Scientific classification
- Kingdom: Animalia
- Phylum: Chordata
- Class: Reptilia
- Order: Squamata
- Family: Lacertidae
- Genus: Holaspis
- Species: H. laevis
- Binomial name: Holaspis laevis Werner, 1896
- Synonyms: Holaspis guentheri laevis Werner, 1896

= Holaspis laevis =

- Authority: Werner, 1896
- Conservation status: LC
- Synonyms: Holaspis guentheri laevis Werner, 1896

Species of lizard

Holaspis laevis, also known as the eastern serrate-toed tree lizard, is a species of lizard occurring in Kenya, Tanzania, Malawi, and Mozambique. H. laevis was formerly a subspecies of H. guentheri.

==Etymology==
The Latin word "laevis " means smooth.

==Vivarium keeping==
Nearly all Holaspis in the pet trade are H. laevis. Captive breeding resulted in an increase of information on the biology of Holaspis.

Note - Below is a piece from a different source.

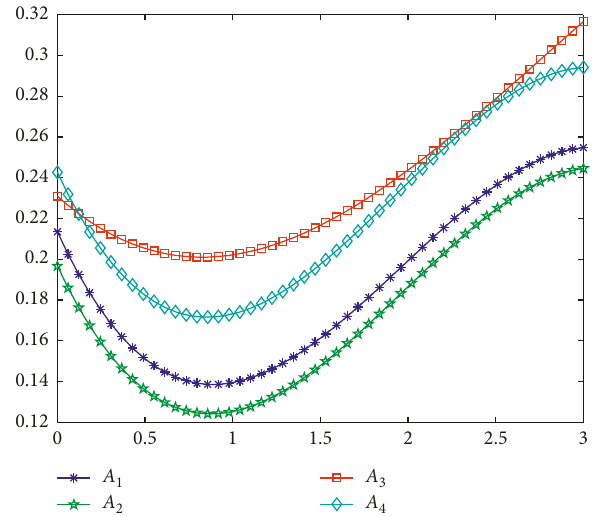
Figure 5: Variation of SC ( F operator ( p � 1 , q ∈ ( 0 , 3 ) ).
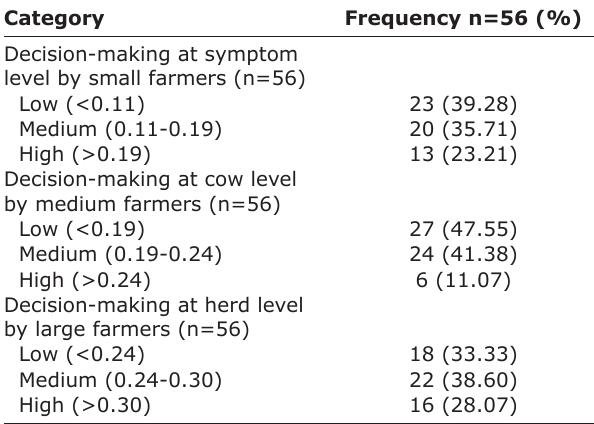
Table-7: Distribution of farmers as per level of decision-making among different farmer categories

In the "Cologne Aquarium" a female of H. laevis from Tanzania laid one to two eggs on 14 November, 22 December, 24 February and 5 April. Only one egg hatched after 54 days of incubation. Incubation of eggs was more successfully by Kroniger & Bosch (2001). Females of H. laevis deposited eggs under the bark. Clutch almost always consisted of two eggs, rarely only one egg was laid by younger females. They produced clutches every four to six weeks during the year. Egg size at oviposition was (6.0–7.2) mm x (11.3–12.9) mm and their mass (0.30–0.38) g. At 29 °C (84 °F) the incubation time was 55 to 57 days. Hatchlings measured 21 to 24 mm in snout-to-vent length and 30 to 35 mm in tail length and had a mass of 0.23 to 0.25 g. Sexual maturity is reached in 1.5 to 2 years in captivity.